**EXCERPT TO READ:**
By Darran Simon
The Philadelphia Inquirer
GLOUCESTER COUNTY, N.J. — For two days in 1967, Glassboro police Capt. Philip J. Coppolino stood outside the Hollybush Mansion on the Rowan University campus, scanning the crowd, helping to provide security for the two world leaders holed up inside trying to defuse Cold War tensions.
The face-to-face encounter between President Lyndon B. Johnson and Soviet Premier Alexei Kosygin became known as the Glassboro Summit. It has been celebrated since by Rowan University — then Glassboro State College — and referenced in historical accounts.
“It was a highlight, something I remember,” said Coppolino, 85, who recalls shaking Johnson’s hand when the president’s helicopter landed.
It’s a story Coppolino, who retired as chief in 1984 and who still lives in town, has told frequently to relatives and others.
Now, organizers of a planned Gloucester County law enforcement museum hope to capture Coppolino’s recollections for an oral history exhibit.
The plan entails recording interviews with officers from some of the county’s 22 police departments, members of the county Prosecutor’s Office, and corrections officers about their careers, tales from their beats, and their memories of slain colleagues.
Visitors will be able to select audiovisual snippets from a menu and watch videos, according to Bernie Weisenfeld, a spokesman for the Prosecutor’s Office who said he had already conducted a half-dozen interviews.
The Gloucester County Law Enforcement Educational Resource Center, as the museum is called, is slated to open temporarily in January at the Gloucester County College library.
It eventually will be permanently housed in the county Police Academy, also on the college campus, when an expansion is completed in the next year or so. A temporary display is in the lobby of the college center.
The museum will feature a variety of local police artifacts, including uniforms and a telephone radio from the 1950s as well as police log books from that period.
“We want everyone to be attracted to it, from children to active police officers, retired police officers, and their families,” said Joseph Getsinger, the county college’s executive director of safety and security and a member of the museum board.
The group so far has raised about half of the $25,000 needed to open the museum, said Gloucester County Prosecutor Sean F. Dalton, who suggested the idea.
Dalton said he had developed a deeper appreciation for the county’s law enforcement history since becoming prosecutor in 2002.
“I thought this was something that was important and that rich heritage should be preserved,” Dalton said.
He said organizers also hoped to spark an interest in law enforcement in college students.

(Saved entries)
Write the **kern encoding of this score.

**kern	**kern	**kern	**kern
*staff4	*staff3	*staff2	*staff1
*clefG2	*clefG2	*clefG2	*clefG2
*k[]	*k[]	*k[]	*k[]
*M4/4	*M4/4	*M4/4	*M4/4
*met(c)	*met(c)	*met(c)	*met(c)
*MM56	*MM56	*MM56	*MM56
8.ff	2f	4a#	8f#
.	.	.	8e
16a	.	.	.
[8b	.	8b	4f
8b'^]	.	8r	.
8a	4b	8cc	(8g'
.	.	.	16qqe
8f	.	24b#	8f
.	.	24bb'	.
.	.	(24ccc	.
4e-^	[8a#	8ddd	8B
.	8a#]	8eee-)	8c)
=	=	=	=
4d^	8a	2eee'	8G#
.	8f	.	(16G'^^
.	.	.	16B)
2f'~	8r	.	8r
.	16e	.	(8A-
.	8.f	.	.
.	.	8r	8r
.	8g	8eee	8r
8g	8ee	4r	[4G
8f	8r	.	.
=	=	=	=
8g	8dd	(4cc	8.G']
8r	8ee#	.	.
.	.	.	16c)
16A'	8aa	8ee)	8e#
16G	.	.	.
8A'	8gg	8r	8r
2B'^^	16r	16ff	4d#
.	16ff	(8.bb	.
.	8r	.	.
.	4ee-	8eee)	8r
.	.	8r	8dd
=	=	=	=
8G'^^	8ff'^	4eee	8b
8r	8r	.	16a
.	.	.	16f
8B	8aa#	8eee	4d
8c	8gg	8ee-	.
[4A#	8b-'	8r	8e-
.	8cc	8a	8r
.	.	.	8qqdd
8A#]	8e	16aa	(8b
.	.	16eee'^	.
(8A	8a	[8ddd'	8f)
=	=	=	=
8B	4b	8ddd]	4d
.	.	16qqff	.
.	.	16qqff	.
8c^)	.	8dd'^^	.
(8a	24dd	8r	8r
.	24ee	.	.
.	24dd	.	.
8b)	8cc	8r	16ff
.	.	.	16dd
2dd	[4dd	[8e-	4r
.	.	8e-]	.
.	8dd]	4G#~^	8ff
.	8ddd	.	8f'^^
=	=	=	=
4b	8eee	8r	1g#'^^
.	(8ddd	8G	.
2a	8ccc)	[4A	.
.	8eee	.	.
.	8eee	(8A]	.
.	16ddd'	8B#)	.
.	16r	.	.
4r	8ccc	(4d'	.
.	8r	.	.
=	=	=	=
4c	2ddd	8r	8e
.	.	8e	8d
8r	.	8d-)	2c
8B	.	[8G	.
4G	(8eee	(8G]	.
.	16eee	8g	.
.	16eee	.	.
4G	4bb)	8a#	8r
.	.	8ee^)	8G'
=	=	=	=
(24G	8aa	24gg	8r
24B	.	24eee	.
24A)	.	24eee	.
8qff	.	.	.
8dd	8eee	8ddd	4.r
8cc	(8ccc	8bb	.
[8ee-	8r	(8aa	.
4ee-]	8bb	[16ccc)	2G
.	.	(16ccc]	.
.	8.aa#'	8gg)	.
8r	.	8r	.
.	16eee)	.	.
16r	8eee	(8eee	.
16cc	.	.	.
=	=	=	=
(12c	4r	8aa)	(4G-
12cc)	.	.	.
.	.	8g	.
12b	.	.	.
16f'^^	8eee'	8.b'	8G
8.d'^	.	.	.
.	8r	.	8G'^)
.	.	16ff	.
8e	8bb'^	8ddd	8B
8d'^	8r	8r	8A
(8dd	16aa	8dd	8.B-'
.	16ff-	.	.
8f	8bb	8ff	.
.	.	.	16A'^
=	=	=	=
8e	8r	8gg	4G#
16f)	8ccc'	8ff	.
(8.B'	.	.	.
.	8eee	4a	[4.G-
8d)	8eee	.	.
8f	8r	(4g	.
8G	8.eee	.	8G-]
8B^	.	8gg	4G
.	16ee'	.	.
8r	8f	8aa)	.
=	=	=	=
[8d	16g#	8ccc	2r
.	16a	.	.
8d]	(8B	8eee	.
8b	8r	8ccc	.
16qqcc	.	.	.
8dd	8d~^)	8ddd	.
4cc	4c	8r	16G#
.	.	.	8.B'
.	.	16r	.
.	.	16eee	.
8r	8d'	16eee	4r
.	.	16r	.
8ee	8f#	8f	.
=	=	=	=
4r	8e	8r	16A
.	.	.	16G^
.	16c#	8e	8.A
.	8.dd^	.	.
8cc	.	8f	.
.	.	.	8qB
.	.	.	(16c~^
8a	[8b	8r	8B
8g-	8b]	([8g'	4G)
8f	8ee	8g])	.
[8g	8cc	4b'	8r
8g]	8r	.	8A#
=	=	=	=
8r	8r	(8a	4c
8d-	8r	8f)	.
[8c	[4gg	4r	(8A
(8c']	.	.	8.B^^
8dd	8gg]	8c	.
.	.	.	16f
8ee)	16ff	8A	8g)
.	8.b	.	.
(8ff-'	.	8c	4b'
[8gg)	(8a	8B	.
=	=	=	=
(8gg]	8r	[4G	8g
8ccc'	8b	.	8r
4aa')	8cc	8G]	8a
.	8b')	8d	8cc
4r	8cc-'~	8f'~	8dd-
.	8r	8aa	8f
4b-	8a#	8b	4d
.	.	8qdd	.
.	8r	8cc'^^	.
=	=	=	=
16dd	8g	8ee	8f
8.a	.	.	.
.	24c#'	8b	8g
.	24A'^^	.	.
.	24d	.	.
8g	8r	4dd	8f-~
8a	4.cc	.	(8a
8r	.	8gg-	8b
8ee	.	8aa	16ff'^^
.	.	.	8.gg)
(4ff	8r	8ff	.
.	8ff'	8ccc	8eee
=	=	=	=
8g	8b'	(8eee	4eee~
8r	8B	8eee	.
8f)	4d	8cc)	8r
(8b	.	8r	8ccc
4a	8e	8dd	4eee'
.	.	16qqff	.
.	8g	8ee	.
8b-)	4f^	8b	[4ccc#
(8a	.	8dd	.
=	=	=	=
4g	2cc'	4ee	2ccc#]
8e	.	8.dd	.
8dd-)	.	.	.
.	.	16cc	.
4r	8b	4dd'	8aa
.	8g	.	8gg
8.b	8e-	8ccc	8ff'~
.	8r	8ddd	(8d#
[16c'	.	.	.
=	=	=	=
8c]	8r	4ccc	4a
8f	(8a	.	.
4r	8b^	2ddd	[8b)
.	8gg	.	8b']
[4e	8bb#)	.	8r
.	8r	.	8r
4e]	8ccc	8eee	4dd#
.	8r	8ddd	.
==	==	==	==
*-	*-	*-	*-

**EXERCISE SET:**
1. Answer these questions using the article on the Gloucester County law enforcement museum.
(a) In what year did Coppolino retire as chief?
(b) How much money is needed to open the museum?
(c) Where will the museum eventually be permanently housed?
2. From the article on the Gloucester County law enforcement museum, return the passage that starts with the words "It eventually will" and stops after the words "the museum board.", copied word for word.

**EXERCISE ANSWERS:**
1.
(a) 1984
(b) $25,000
(c) In the county Police Academy, on the college campus

2.
It eventually will be permanently housed in the county Police Academy, also on the college campus, when an expansion is completed in the next year or so. A temporary display is in the lobby of the college center.
The museum will feature a variety of local police artifacts, including uniforms and a telephone radio from the 1950s as well as police log books from that period.
“We want everyone to be attracted to it, from children to active police officers, retired police officers, and their families,” said Joseph Getsinger, the county college’s executive director of safety and security and a member of the museum board.